Indiferença quanto à renda fixa
Outro fator que pode ter motivado a migração para a poupança é uma certa indiferença dos investidores mais conservadores quantos aos vários produtos de renda fixa. Com os juros se mantendo no menor patamar da história, a poupança renderia algo como 1,4% ao ano.
Descontando alíquota de Imposto de Renda de 15%, que incide sobre a renda fixa após dois anos, um CDB com rentabilidade de 100% do CDI (principal referência de retorno da renda fixa) teria rentabilidade de cerca de 1,7%, calcula Thiago Esteves, responsável pela área de gestão de fortunas do Opportunity.
“No curto prazo, o investidor pode considerar que o diferencial não é suficiente para justificar outros produtos no lugar da poupança”, afirma Esteves. As facilidades da caderneta – como estar disponível em qualquer banco e ser isenta de Imposto de Renda – talvez pesem mais.

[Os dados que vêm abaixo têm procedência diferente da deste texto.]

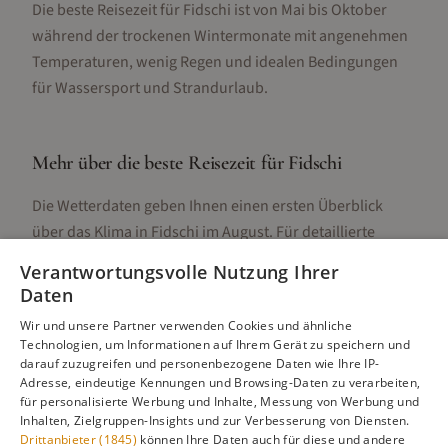
Die beste Reisezeit für Fidschi ist von Mai bis Oktober
während der trockenen Wintermonate mit angenehmen
Temperaturen, wenig Regen und idealen Bedingungen
für Wassersport und Strandurlaub.
Mehr über die beste Reisezeit für
Fidschi
Die Wetterdaten geben Ihnen einen ersten Überblick
über das Klima in
Fidschi
im
August
. Für detaillierte
Informationen zur besten Reisezeit, regionalen
Verantwortungsvolle Nutzung Ihrer
Unterschieden, Aktivitäten und Reisetipps besuchen Sie
Daten
unsere Hauptseite:
Wir und unsere Partner verwenden Cookies und ähnliche
Technologien, um Informationen auf Ihrem Gerät zu speichern und
darauf zuzugreifen und personenbezogene Daten wie Ihre IP-
Adresse, eindeutige Kennungen und Browsing-Daten zu verarbeiten,
Alle Infos zur besten Reisezeit
Fidschi
für personalisierte Werbung und Inhalte, Messung von Werbung und
Inhalten, Zielgruppen-Insights und zur Verbesserung von Diensten.
Drittanbieter (1845)
können Ihre Daten auch für diese und andere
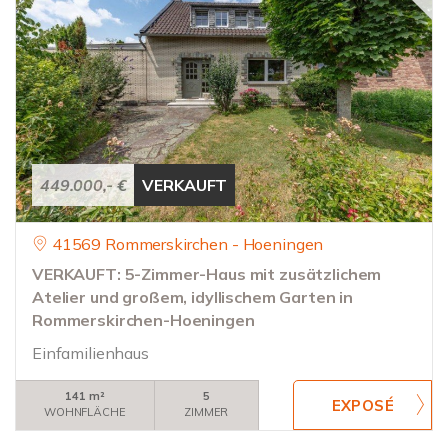
449.000,- €
VERKAUFT
41569 Rommerskirchen - Hoeningen
VERKAUFT: 5-Zimmer-Haus mit zusätzlichem
Atelier und großem, idyllischem Garten in
Rommerskirchen-Hoeningen
Einfamilienhaus
141 m²
5
WOHNFLÄCHE
ZIMMER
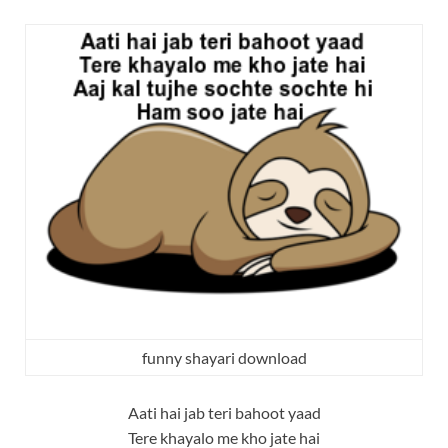
funny shayari download
Aati hai jab teri bahoot yaad
Tere khayalo me kho jate hai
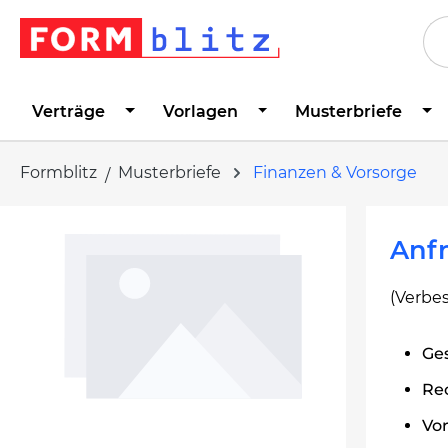
springen
Zur Hauptnavigation springen
Verträge
Vorlagen
Musterbriefe
Formblitz
Musterbriefe
Finanzen & Vorsorge
Bildergalerie überspringen
Anfr
(Verbe
Ges
Re
Vo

Ocorre que, ao longo do tempo, mesmo variações pequenas de taxas podem fazer diferença nos resultados, já que a rentabilidade das aplicações de renda fixa incide também sobre os ganhos acumulados – são os famosos “juros sobre juros”.
“Para quem tem alternativas, a poupança é um produto ruim e não deveria ser acessada”, diz o especialista do Opportunity.

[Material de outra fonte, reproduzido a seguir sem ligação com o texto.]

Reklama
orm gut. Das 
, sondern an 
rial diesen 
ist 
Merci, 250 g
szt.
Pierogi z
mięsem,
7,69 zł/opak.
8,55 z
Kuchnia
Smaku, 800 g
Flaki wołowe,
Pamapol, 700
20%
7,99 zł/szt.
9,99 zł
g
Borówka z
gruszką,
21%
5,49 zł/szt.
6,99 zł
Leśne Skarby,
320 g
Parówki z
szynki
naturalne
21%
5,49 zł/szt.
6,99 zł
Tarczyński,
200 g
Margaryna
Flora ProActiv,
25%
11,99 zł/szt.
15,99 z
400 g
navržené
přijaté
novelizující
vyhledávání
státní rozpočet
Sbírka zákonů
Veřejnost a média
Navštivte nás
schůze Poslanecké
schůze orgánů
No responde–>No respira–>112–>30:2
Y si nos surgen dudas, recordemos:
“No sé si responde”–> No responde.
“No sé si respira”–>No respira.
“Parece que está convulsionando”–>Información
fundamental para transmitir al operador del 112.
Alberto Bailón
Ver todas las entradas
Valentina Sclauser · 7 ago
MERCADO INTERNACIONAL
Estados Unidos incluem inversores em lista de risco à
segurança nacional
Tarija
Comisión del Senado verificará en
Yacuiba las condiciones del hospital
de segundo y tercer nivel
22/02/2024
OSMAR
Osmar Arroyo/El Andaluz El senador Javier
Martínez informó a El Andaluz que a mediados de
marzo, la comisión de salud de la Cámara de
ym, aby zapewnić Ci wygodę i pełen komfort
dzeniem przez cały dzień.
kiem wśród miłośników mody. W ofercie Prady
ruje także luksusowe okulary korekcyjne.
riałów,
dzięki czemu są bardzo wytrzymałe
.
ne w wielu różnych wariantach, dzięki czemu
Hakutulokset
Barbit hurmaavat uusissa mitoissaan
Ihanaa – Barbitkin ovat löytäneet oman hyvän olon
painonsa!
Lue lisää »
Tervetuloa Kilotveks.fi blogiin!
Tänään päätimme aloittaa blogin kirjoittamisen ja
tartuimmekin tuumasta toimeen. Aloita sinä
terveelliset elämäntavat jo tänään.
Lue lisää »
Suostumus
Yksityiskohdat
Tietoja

A exceção fica por conta das cadernetas antigas. Aplicações na poupança feitas até maio de 2012 são remuneradas em 0,5% ao mês, mais a variação da TR – o que totaliza mais de 6% ao ano.
Conservador, sim. Mas até quando?
Muitos brasileiros se identificam espontaneamente como investidores conservadores – e a adesão à poupança entre pessoas com recursos suficientes para fazer outras aplicações reflete isso.
Como por décadas foi possível obter bons retornos aplicando na renda fixa tradicional, graças aos juros altos, não é de estranhar que as pessoas evitassem o risco a qualquer custo – afinal, não era necessário se expor a ele.
No momento atual, no entanto, cabe fazer uma análise crítica sobre o assunto. “Quando um cliente se define como conservador para mim, pergunto se realmente ele precisa ser conservador e se conhece os custos de assumir essa postura”, diz Morelli, da Davos.
Mesmo para quem quer se manter na renda fixa, há alternativas mais vantajosas do que a poupança. Os especialistas recomendam que o investidor procure avaliar aspectos como:
1) Qual o horizonte do investimento? Se o dinheiro puder ficar parado por alguns anos, uma alternativa são os produtos atrelados à inflação, como os títulos públicos que oferecem uma taxa de juros mais a variação do IPCA. “Eles garantem o poder de compra no longo prazo”, diz Morelli.
2) Que garantias espera ter? Se quer ter garantia igual à da poupança, lembre-se de que muitos outros produtos estão incluídos no rol de cobertura do FGC, como CDBs, letras de crédito imobiliário (LCI) e do agronegócio (LCA), letras de câmbio, letras hipotecárias, entre outros.
3) Que nível de volatilidade é suportável? O investidor pode começar a “testar” sua disposição para o risco com pequenas aplicações em produtos como fundos multimercados – que podem aplicar em diferentes tipos de ativos – com baixa volatilidade. “É uma maneira de o investidor sentir se fica confortável diante do risco”, sugere Leticia.